TEXTO FORNECIDO:

Conflito de Atribuições – Cível

 

Protocolado nº 0174769/13

Suscitante: 6º Promotoria de Justiça do Meio Ambiente da Capital (em exercício)

Suscitado: Procurador do Trabalho

 

 

Ementa:

1. Conflito negativo de atribuições. Suscitante: 6º Promotor de Justiça do Meio Ambiente da Capital (em exercício). Suscitado: Ministério Público do Trabalho.

2. Inteligência da Súmula 736 do Supremo Tribunal Federal, segundo a qual compete à Justiça do Trabalho a competência para julgar demandas relacionadas a descumprimento de normas trabalhistas relativas à segurança, higiene e saúde dos trabalhadores.

3. Precedente do STF: CC 7204, Relator(a): Min. CARLOS BRITTO, Tribunal Pleno, julgado em 29/06/2005, DJ 09-12-2005 PP-00005 EMENT VOL-02217-2 PP-00303 RDECTRAB v. 12, n. 139, 2006, p. 165-188 RB v. 17, n. 502, 2005, p. 19-21 RDDP n. 36, 2006, p. 143-153 RNDJ v. 6, n. 75, 2006, p. 47-58. Precedentes do STJ, no sentido de que é da Justiça do Trabalho a competência para julgamento de demanda promovida pelo Parquet, na qual se encontre em discussão o cumprimento, pelo empregador, de normas atinentes ao meio ambiente do trabalho (AgRg no REsp n.º 509.574/SP, DJe de 01/03/2010; REsp n.º 240.343/SP, DJe de 20/04/2009; e REsp n.º 697.132/SP, DJ de 29/03/2006; AgRg no REsp 1116923/PR;REsp 697.132/SP).

4) Interesse do Ministério Público do Trabalho no desfecho da investigação. Representação conhecida e acolhida, determinando-se a remessa dos autos ao E. STF para a apreciação do conflito negativo entre Ministérios Públicos.

 

Vistos,

 

1) Relatório.

Tratam estes autos de conflito negativo de atribuições, figurando como suscitante o DD. 6º Promotor de Justiça do Meio Ambiente da Capital (em exercício) e como suscitado o DD. Procurador do Trabalho.

MATERIAL DA TAREFA:

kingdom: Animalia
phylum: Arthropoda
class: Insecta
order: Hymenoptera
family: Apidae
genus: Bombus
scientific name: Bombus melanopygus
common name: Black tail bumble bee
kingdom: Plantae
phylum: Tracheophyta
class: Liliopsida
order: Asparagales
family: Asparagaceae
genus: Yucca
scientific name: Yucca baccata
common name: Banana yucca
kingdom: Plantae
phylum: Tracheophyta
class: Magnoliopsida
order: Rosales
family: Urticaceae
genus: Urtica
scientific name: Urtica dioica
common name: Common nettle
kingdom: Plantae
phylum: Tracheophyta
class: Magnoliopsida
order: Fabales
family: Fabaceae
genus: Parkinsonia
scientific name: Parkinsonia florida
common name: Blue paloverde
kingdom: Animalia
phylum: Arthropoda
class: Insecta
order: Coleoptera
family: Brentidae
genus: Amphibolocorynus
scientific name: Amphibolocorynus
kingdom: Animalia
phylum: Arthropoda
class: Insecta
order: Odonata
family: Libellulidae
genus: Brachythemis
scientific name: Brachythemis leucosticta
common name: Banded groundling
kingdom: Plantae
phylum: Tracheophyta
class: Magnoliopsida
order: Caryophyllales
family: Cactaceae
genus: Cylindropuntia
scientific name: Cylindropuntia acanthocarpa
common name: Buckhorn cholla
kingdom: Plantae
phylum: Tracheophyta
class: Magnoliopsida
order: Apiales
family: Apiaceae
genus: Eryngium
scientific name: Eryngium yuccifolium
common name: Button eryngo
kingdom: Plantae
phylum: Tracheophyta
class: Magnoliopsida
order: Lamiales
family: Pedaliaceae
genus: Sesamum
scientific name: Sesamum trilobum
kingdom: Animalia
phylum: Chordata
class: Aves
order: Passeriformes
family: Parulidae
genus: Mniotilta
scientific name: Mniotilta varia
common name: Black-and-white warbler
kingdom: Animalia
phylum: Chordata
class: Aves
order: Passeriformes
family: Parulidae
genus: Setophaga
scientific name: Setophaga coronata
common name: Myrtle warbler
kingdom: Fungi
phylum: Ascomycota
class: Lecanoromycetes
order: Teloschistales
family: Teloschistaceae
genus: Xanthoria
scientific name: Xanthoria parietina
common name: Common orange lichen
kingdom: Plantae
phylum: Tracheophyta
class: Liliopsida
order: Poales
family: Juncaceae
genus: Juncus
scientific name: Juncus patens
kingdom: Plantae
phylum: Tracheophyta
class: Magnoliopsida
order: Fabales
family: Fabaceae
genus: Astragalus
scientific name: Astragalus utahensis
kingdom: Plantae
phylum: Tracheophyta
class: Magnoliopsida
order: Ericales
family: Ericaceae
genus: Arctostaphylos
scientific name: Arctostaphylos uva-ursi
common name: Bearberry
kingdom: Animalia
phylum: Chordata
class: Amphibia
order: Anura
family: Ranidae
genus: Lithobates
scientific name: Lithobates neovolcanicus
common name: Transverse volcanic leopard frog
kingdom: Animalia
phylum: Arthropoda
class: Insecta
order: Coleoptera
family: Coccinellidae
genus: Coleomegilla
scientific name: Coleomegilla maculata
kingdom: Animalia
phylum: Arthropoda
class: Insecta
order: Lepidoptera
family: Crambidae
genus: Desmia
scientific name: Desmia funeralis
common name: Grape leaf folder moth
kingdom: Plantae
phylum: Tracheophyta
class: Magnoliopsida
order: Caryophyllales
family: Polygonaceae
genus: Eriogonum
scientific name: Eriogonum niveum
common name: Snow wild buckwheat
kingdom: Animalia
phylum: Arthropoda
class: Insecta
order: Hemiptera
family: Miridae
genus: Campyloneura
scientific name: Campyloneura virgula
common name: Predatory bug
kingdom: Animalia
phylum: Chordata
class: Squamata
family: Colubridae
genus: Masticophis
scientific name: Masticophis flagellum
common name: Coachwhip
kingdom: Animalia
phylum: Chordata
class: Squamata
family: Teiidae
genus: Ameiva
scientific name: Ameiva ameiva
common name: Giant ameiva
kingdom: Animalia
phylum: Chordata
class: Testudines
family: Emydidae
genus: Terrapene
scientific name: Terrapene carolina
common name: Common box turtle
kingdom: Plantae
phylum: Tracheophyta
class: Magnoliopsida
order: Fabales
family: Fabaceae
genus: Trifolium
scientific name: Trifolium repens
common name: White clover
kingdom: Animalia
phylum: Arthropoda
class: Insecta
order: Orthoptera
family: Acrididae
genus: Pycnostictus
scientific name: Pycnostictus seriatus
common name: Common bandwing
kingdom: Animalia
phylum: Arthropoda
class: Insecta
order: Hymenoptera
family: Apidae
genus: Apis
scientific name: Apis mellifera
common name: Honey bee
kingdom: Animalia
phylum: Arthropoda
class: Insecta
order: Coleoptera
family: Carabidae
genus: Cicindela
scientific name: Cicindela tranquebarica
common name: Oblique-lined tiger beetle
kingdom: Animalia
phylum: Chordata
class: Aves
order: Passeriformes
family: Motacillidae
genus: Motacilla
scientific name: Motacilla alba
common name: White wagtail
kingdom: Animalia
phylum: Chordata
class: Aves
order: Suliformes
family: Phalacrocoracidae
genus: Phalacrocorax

ENUNCIADO 1:
Extraia dos registros, sem nenhuma alteração, as linhas que começam no início dos registros e terminam na linha que contém "common name: Blue paloverde", incluindo ambas as extremidades.
ENUNCIADO 2:
Como continuaria o texto sobre o conflito de atribuições entre Ministérios Públicos a partir da última frase apresentada?

RESULTADO DO EXERCÍCIO 1:
kingdom: Animalia
phylum: Arthropoda
class: Insecta
order: Hymenoptera
family: Apidae
genus: Bombus
scientific name: Bombus melanopygus
common name: Black tail bumble bee
kingdom: Plantae
phylum: Tracheophyta
class: Liliopsida
order: Asparagales
family: Asparagaceae
genus: Yucca
scientific name: Yucca baccata
common name: Banana yucca
kingdom: Plantae
phylum: Tracheophyta
class: Magnoliopsida
order: Rosales
family: Urticaceae
genus: Urtica
scientific name: Urtica dioica
common name: Common nettle
kingdom: Plantae
phylum: Tracheophyta
class: Magnoliopsida
order: Fabales
family: Fabaceae
genus: Parkinsonia
scientific name: Parkinsonia florida
common name: Blue paloverde

RESULTADO DO EXERCÍCIO 2:
Segundo consta dos autos, o procedimento foi originariamente instaurado no âmbito do Ministério Público do Estado de São Paulo, pela Promotoria de Justiça de Acidentes do Trabalho da Capital, a fim de se apurar suposta prática de irregularidades contra o meio ambiente do trabalho pelo Centro de Controle de Zoonoses, da Secretaria Municipal de Saúde, bem como pelas empresas Whiteness Consultoria e Serviços LTDA, Faísca Empresa de Saneamento Básico Ambiental LTDA e Vega Engenharia Ambiental S/A (fls. 02/05).

Ocorre que, diante da edição da Súmula 736 do C. Supremo Tribunal Federal, o membro do Ministério Público oficiante determinou o encaminhamento dos autos ao Ministério Público do Trabalho em São Paulo para a adoção das medidas que entendesse cabíveis (fl. 1200). Assim é que o feito foi distribuído por prevenção à Procuradoria Regional do Trabalho da 2ª Região – Coordenadoria da Defesa dos Interesses Difusos e Coletivos – CODIN (fl. 1208), a qual seguiu com a investigação, culminando por firmar termo de ajustamento de conduta.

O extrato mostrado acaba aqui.